In a release, the health authority said all blood collection appointments have been cancelled in the following areas:
- Cape Breton Island, Antigonish and Guysborough counties.
- Colchester County and Municipality of East Hants, Cumberland County and Pictou County.
- Annapolis and Kings counties, Digby, Shelburne and Yarmouth counties, Lunenburg and Queens counties.
Nova Scotia Health spokesperson Brendan Elliott said in an email that the health authority uses Meditech to register patients and "without it we are not able to process routine lab testing."
It's unclear exactly how many people were affected, but Elliott said about 200 people in the northern health zone were affected by the cancellations.
In the eastern zone, there are 13 lab collection sites with appointments ranging between 15 and 250 patients. And in the western zone, Eliot said there are 11 blood collection sites.
"Hard to quantify total patients affected, however, we have been calling to cancel and reschedule clients since about 11:30 this morning," Elliott wrote.
He said the central health zone uses a different system, so patients in that area weren't affected.
Difficulty booking appointments
Patients have had a difficult time getting an appointment with Nova Scotia's blood collection services for months.
In June, people were having difficulty getting through the phone lines to book an appointment. The following month, the health authority added additional phone lines and increased hours in the central zone for people to call in to book an appointment.

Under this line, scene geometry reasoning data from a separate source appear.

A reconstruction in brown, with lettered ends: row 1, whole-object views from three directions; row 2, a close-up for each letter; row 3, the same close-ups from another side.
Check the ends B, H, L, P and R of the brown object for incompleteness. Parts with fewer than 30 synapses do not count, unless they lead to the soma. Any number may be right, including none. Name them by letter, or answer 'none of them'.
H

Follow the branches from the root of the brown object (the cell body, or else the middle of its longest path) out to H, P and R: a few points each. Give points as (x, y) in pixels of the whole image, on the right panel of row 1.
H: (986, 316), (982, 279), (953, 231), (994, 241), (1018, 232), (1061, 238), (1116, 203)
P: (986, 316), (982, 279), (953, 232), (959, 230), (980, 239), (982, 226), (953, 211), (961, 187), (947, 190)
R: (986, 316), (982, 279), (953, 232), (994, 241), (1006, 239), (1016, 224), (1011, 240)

The health authority added even more phone lines and said a new booking system was in the works earlier this month to try to help with the deluge of calls.
In a release Thursday, before the health authority announced that the appointments were cancelled, the Nova Scotia Progressive Conservative Party issued a news release calling for improvements to the province's blood collection system.

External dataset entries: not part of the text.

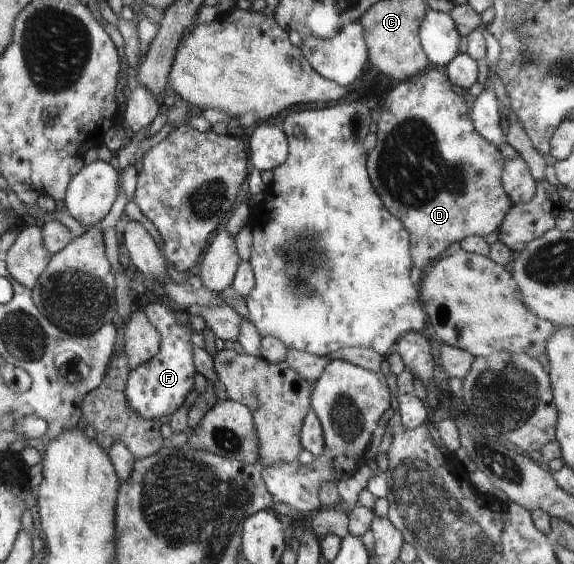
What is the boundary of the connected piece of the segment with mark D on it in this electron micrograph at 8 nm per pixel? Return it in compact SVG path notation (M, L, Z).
M433 68L415 79L396 83L393 88L395 90L380 107L376 146L367 158L367 170L371 186L383 200L385 208L395 218L403 218L403 224L411 230L411 254L415 266L422 269L431 260L437 260L451 244L473 235L485 238L501 228L513 208L502 183L506 159L498 148L479 134L471 118L474 104L452 90L446 72Z

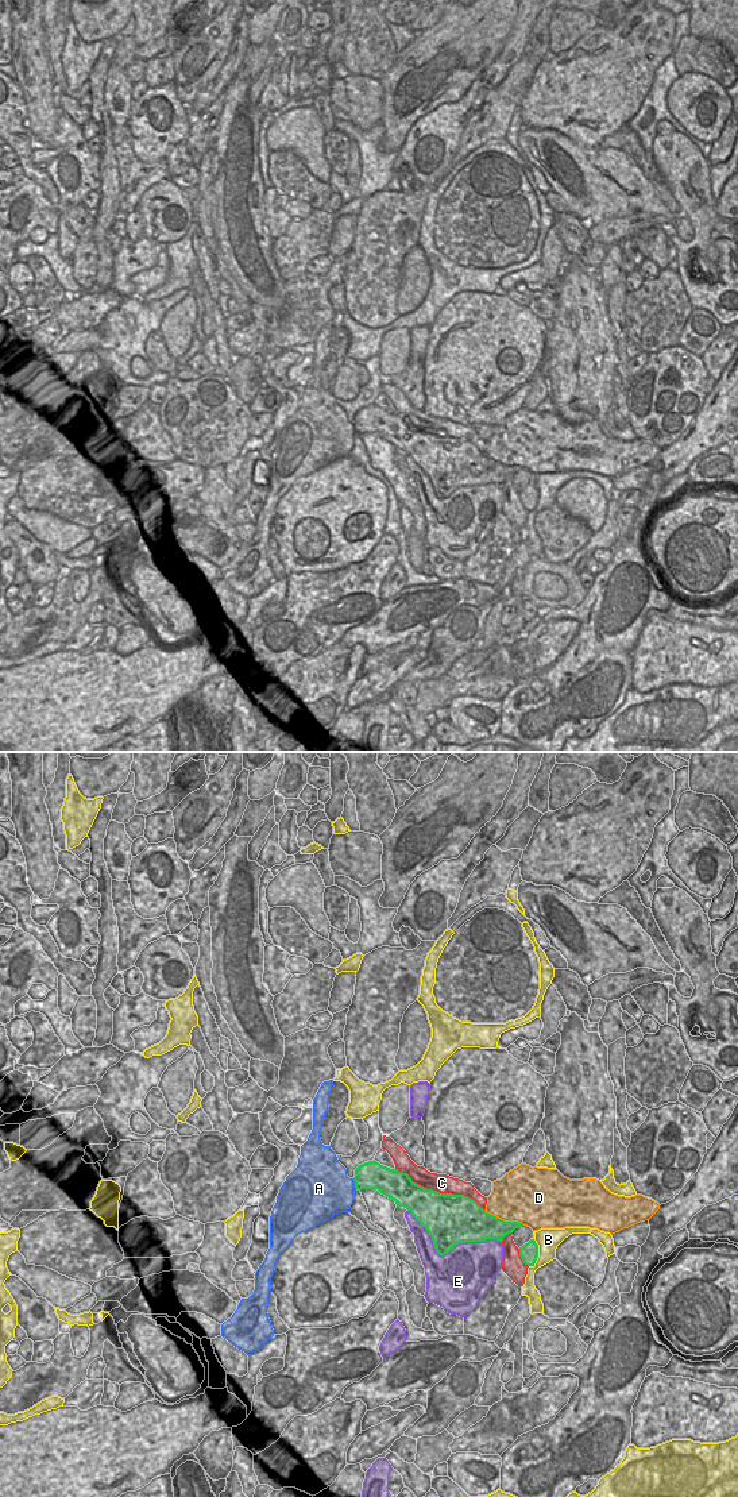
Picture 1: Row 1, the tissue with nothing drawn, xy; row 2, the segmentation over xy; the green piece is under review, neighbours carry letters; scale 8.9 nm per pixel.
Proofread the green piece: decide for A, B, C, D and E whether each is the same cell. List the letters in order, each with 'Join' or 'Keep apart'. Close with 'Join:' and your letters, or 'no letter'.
A: Keep apart
B: Keep apart
C: Keep apart
D: Keep apart
E: Keep apart
Join: no letter.

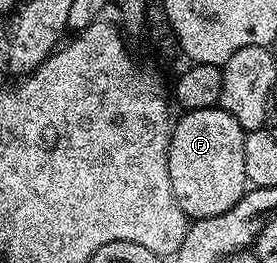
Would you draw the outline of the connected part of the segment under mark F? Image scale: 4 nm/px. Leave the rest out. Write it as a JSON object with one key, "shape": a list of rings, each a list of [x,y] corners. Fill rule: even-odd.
{"shape":[[[221,108],[213,110],[188,110],[182,115],[183,119],[174,123],[169,144],[169,180],[173,184],[173,196],[185,212],[188,219],[221,216],[237,204],[249,189],[245,176],[245,132],[229,112]]]}

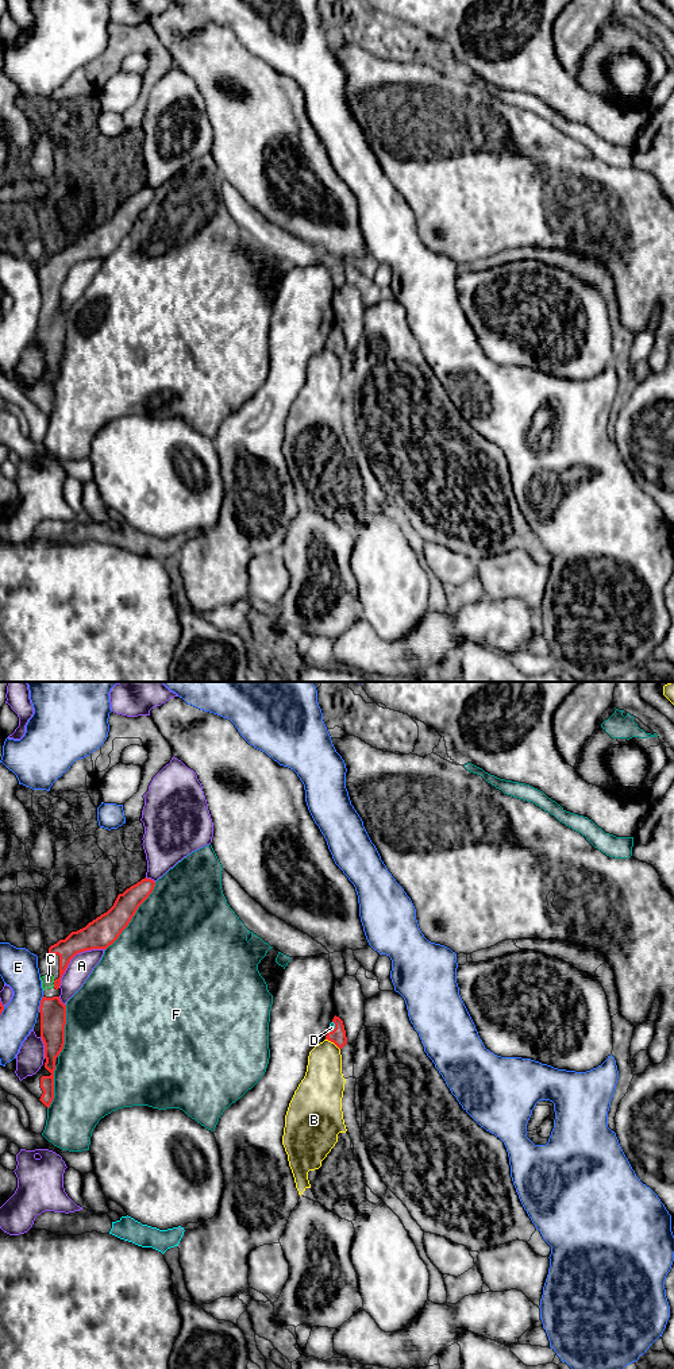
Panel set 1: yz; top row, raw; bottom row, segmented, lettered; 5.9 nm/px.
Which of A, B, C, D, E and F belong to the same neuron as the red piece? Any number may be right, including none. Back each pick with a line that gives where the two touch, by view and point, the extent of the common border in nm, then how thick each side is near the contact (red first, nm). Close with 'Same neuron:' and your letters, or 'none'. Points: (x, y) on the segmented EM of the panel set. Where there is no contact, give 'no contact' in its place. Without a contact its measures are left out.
C: no contact
D: contact yz (335, 1028); length 80 nm; calibres 100 and 40 nm
Same neuron: C, D

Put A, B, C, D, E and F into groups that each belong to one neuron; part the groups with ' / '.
A / B / C D / E / F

"Timely testing like blood work is imperative for the health and wellbeing of patients, as well as for healthcare professionals to properly do their job," said Queens-Shelburne MLA Kim Masland.

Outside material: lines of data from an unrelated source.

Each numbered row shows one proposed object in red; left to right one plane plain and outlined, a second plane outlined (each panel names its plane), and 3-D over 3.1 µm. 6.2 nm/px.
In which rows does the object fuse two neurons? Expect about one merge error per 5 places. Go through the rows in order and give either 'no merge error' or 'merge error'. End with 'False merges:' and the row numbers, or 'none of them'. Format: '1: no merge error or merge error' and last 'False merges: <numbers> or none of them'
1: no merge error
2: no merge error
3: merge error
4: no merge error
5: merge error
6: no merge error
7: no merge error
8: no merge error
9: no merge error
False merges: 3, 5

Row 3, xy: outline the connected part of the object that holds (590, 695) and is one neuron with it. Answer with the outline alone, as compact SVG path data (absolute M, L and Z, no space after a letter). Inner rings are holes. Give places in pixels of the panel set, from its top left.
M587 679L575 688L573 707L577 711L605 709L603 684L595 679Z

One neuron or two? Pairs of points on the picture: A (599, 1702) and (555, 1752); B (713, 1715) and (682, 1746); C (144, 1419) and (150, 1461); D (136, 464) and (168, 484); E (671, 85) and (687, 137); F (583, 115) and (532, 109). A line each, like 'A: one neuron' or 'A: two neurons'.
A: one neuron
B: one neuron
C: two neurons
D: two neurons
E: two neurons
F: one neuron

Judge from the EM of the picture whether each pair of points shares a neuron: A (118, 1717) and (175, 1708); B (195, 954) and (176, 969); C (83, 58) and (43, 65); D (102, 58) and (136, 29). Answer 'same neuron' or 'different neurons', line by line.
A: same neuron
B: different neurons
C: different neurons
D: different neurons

"Unfortunately, individuals who have tried to book blood work have been getting a voice recording, due to the phone lines being swamped."
The release also quoted David Wamboldt, a Queens-Shelburne resident. He said he went to the emergency room in July because he wasn't feeling well and was told to get blood work done. He said he called more than 40 times but was unable to get through.
"People get sick and they go to the doctor, then they can't get blood work," Wamboldt said. "They don't know what to do or what's wrong with them. It's not right."